Problem set:
1 - Name every person mentioned by name in the text about the Hatfield and McCoy families.
2 - Transcribe the passage from the Hatfield and McCoy text, starting at "The Hatfield and" and ending at "land and livestock.".
3 - Answer these questions from the text about the Hatfield and McCoy families:
(a) What did Devil Anse Hatfield and Randolph McCoy both own in considerable amounts?
(b) In what year was the law passed that made illicit distilling a federal offense?
(c) Who took up armed resistance to the whiskey tax in 1794?
Given text below:
The Hatfield and McCoy families belonged to the southern yeoman class. Devil Anse Hatfield and Randolph McCoy both owned considerable land and livestock.
7
They and their relatives lived chiefly by farming and hunting, and in later years many of the menfolk engaged in logging operations. Like many dwellers in the hills, some members of the two families carried on the agriculturally related business of making whiskey, which they considered a legitimate way of marketing grain crops. They put up a stiff resistance to the law of 1862 which made illicit distilling a federal offense and which appeared to them a gross violation of individual rights and an unwarranted infringement upon the economic prerogatives of self-sustaining citizens. In this respect, their attitudes were precisely those which in 1794 had spurred Pennsylvania farmers to armed resistance of the whiskey tax imposed by the federal government as part of Alexander Hamilton's financial plans.
End of Given text.
Record set below:
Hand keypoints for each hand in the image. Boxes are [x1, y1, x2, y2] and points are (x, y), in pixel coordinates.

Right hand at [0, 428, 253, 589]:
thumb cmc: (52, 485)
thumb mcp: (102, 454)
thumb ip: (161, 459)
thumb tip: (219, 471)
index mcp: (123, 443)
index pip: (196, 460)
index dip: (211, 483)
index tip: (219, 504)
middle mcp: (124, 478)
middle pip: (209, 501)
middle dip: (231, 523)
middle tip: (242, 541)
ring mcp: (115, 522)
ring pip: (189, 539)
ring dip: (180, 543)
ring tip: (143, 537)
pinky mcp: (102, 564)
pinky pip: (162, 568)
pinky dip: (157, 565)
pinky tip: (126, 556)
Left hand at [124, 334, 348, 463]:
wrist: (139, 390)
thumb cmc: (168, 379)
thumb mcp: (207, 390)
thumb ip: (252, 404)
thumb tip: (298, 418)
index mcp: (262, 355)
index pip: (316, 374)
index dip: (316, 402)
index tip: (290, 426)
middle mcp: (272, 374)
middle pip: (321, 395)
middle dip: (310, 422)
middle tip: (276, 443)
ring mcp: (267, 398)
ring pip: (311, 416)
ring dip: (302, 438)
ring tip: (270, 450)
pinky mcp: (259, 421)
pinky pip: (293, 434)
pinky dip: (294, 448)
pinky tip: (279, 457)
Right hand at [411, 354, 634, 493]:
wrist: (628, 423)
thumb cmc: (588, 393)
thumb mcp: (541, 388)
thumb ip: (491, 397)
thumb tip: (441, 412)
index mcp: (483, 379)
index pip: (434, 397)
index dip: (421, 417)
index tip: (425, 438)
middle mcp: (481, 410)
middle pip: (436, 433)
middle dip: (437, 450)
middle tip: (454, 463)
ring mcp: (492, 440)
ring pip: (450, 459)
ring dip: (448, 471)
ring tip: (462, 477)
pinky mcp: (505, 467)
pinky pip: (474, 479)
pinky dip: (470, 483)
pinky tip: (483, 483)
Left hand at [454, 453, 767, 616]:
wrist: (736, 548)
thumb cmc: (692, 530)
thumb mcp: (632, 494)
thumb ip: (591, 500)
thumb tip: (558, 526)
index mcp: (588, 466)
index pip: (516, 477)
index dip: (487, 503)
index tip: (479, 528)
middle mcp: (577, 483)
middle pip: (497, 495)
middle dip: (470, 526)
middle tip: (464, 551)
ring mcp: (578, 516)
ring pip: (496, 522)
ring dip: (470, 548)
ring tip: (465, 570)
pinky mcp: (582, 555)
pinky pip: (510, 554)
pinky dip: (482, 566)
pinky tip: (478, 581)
End of Record set.
Written answers:
1 - Devil Anse Hatfield, Randolph McCoy, Alexander Hamilton

2 -
The Hatfield and McCoy families belonged to the southern yeoman class. Devil Anse Hatfield and Randolph McCoy both owned considerable land and livestock.

3 -
(a) Land and livestock
(b) 1862
(c) Pennsylvania farmers